= Jean-Claude Pennetier =

French classical pianist (born 1942)

Jean-Claude Pennetier (born 16 May 1942) is a French classical pianist. He is an advocate for the contemporary classical music of France, having premiered music by Philippe Hersant, Michel Merlet and Maurice Ohana.

== Biography ==
Jean-Claude Pennetier was born on 16 May 1942 in Châtellerault, France. Pennetier began studying the piano at the age of three and later entered the Conservatoire de Paris in piano and chamber music classes. After having passed several international competitions, he began a solo career which led him to perform abroad. In the early 1970s, he temporarily interrupted this career to devote himself to composition and conducting. He also took advantage of this period to deepen his repertoire and his reflection on music. He became interested in musical theatre, writing operas for children, the pianoforte. He is also passionate about chamber music and contemporary classical music. He conducts the Ensemble intercontemporain, the Ensemble 2e2m and from 1995, he teaches at the Conservatoire de Paris. He has premiered works by Philippe Hersant, Maurice Ohana, Pascal Dusapin, Nicolas Zourabichvili among other composers of the XX that he likes. He is currently invited in France and abroad as soloist with renowned orchestras: the Orchestre de Paris, Dresden Staatskapelle, NHK de Tokyo, etc. He regularly is the guest of the Festival de La Roque-d'Anthéron, that of Prades, Pyrénées-Orientales, the Chopin Festival at the Château de Bagatelle, the Summer Musical Season of Sceaux, the Printemps des Arts of Monte-Carlo etc. He performs each season in Canada and the United States to play with orchestra, in recital or in a chamber ensemble.
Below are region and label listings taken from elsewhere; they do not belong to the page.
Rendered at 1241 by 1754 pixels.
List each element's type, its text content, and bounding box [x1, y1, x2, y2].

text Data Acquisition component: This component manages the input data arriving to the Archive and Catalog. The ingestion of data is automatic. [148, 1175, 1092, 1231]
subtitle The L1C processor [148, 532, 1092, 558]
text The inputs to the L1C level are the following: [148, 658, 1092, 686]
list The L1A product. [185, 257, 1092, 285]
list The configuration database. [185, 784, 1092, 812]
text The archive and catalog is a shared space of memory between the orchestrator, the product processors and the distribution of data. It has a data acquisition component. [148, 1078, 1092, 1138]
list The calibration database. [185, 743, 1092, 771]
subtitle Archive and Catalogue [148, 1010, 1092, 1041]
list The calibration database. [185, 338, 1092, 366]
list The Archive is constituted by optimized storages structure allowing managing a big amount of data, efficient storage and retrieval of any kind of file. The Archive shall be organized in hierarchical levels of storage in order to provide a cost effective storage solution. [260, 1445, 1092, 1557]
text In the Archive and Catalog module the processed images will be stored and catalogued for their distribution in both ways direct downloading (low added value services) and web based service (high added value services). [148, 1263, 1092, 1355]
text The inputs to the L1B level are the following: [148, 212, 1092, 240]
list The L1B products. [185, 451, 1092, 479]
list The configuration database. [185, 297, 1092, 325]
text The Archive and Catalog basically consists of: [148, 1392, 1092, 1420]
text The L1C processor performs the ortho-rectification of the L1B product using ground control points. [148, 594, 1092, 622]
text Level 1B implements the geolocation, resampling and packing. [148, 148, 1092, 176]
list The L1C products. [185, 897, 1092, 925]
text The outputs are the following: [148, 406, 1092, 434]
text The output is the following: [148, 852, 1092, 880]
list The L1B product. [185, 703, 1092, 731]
Pennetier is a particularly an advocate for French contemporary classical music, having premiered music by Philippe Hersant, Michel Merlet and Maurice Ohana. He has also played with various new music ensembles, including Domaine Musical and the Ensemble Ars Nova.
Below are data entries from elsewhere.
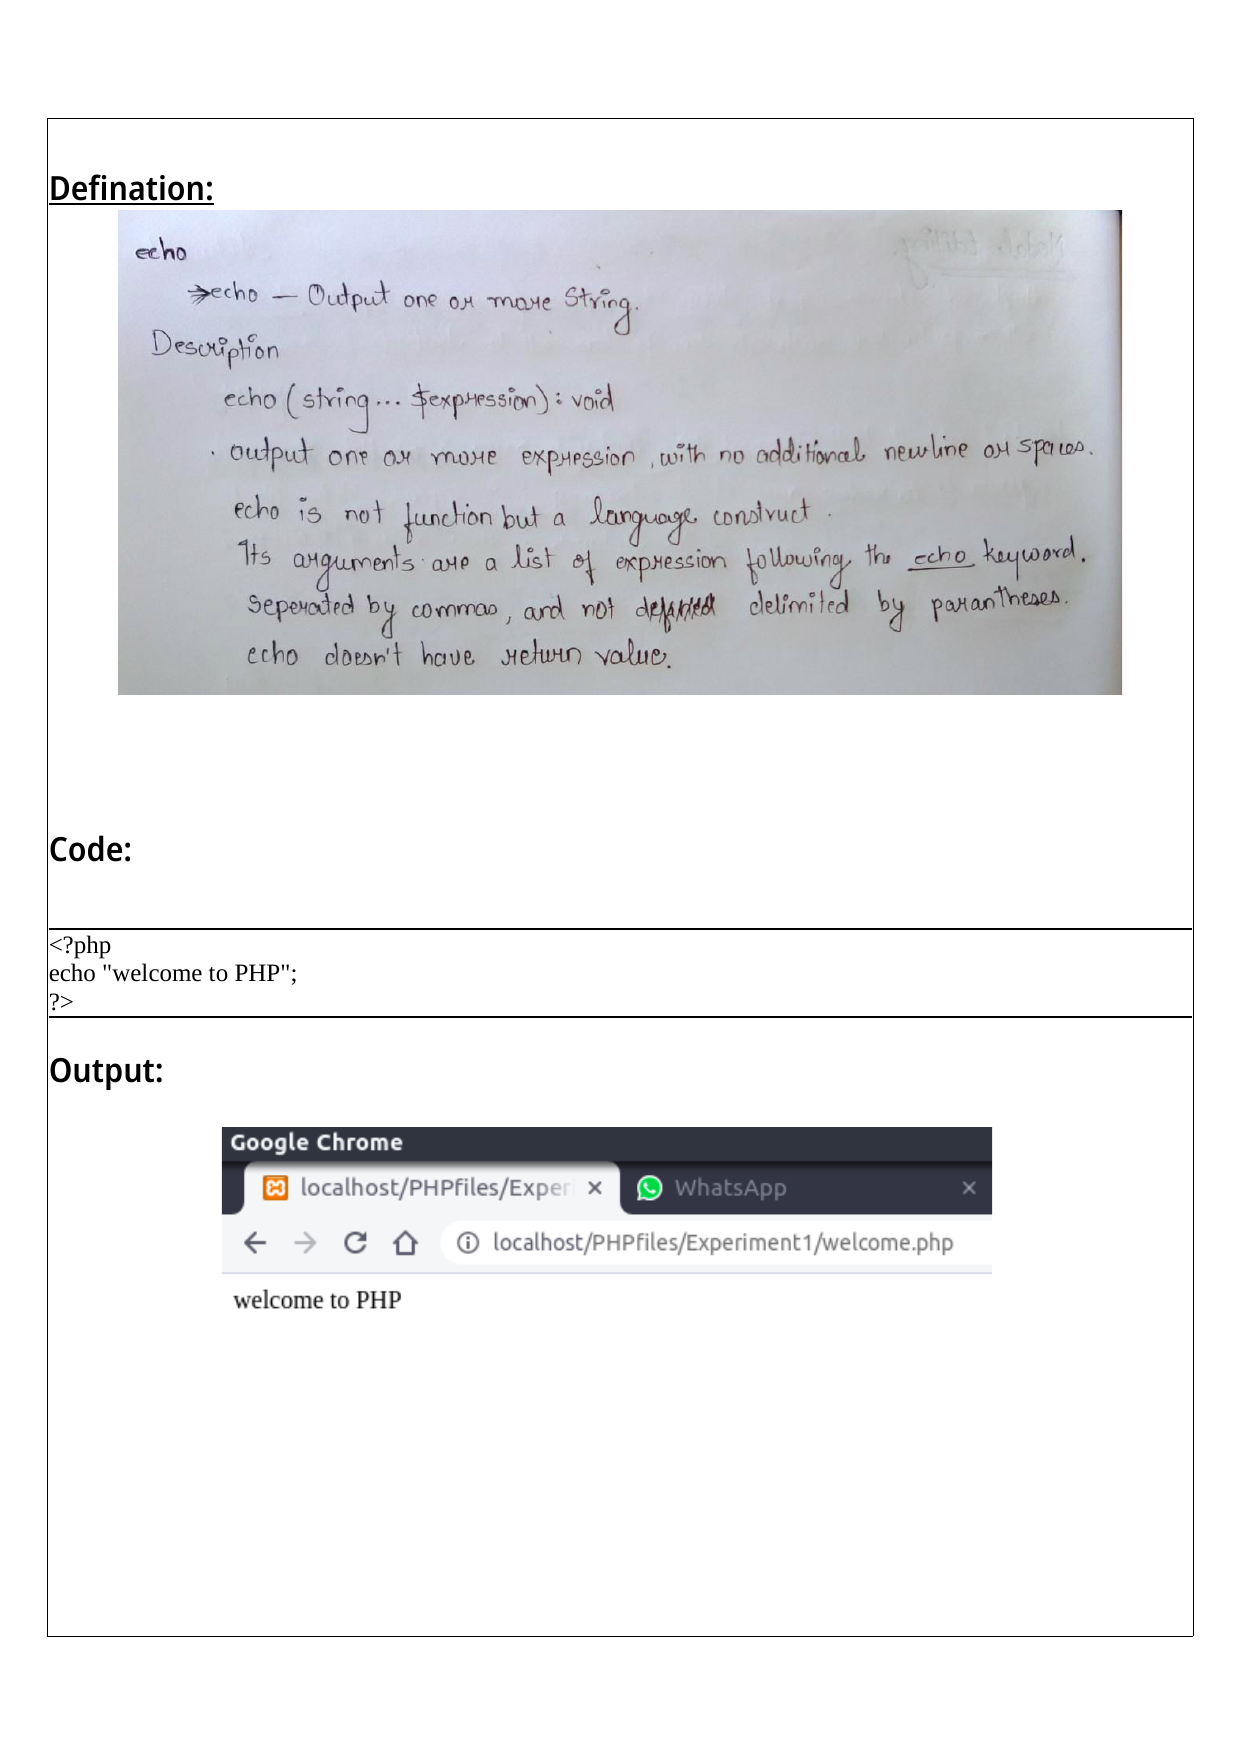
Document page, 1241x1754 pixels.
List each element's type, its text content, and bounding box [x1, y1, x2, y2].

text Defination: [48, 165, 1192, 210]
picture [221, 1127, 993, 1423]
text Code: [48, 825, 1192, 871]
text Output: [48, 1046, 1192, 1092]
picture [118, 210, 1123, 695]
table_header <?php echo "welcome to PHP"; ?> [49, 930, 1192, 1016]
Pennetier holds the ranks of Chevalier of the Légion d'honneur and Officier of the Ordre des Arts et des Lettres.

Finally, his spiritual journey led him, in 2004, to be ordained priest of the Orthodox Church (within the Romanian Orthodox metropolis of Western and Southern Europe). He is currently rector of the parish of Chartres.
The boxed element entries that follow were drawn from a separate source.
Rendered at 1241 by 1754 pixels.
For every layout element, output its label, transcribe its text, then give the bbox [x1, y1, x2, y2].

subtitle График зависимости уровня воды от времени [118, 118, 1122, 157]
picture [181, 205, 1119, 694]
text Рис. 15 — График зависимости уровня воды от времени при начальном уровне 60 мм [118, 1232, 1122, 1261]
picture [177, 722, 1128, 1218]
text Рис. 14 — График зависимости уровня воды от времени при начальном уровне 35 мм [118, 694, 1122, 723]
He is Valérie Soudères's daughter "France" husband.

== Prizes ==
- 1st Prizes for piano and chamber music at the Conservatoire.
- 1er Prize Gabriel Fauré,
- 2e Prize Long-Thibaud-Crespin Competition
- 1st Prize of the Concours de Montréal.
- 1st nominated at the Geneva International Music Competition (1968)
- Lauréate of the Marguerite Long competition
- Grand Prix of the Académie Charles Cros in 1999 for Schubert's sonata in B flat major.

== Selected recordings ==
- Works by Brahms, Schumann, Debussy, Beethoven (Lyrinx); Schubert (sonata in B flat major)
- Ravel (chamber music), Saphir Productions
- Mozart, with Michel Portal and the Ysaÿe quartet, Aeon.(2006)
- Schubert's Trios, with Régis Pasquier and Roland Pidoux, Harmonia Mundi
- Hyacinthe Jadin's Sonatas for pianoforte (on a period instrument)
- Maurice Ohana's Concerto for piano and orchestra, orchestre philharmonique du Luxembourg, Arturo Tamayo, Timpani (1997)
- Maurice Ohana's 3 Caprices, 24 Préludes; Arion (1989)
- Gabriel Fauré's complete work for piano - vols. 1, 2, 3 and 4; Mirare 2009 - 2011 - 2015 - 2018. Diapason d'or.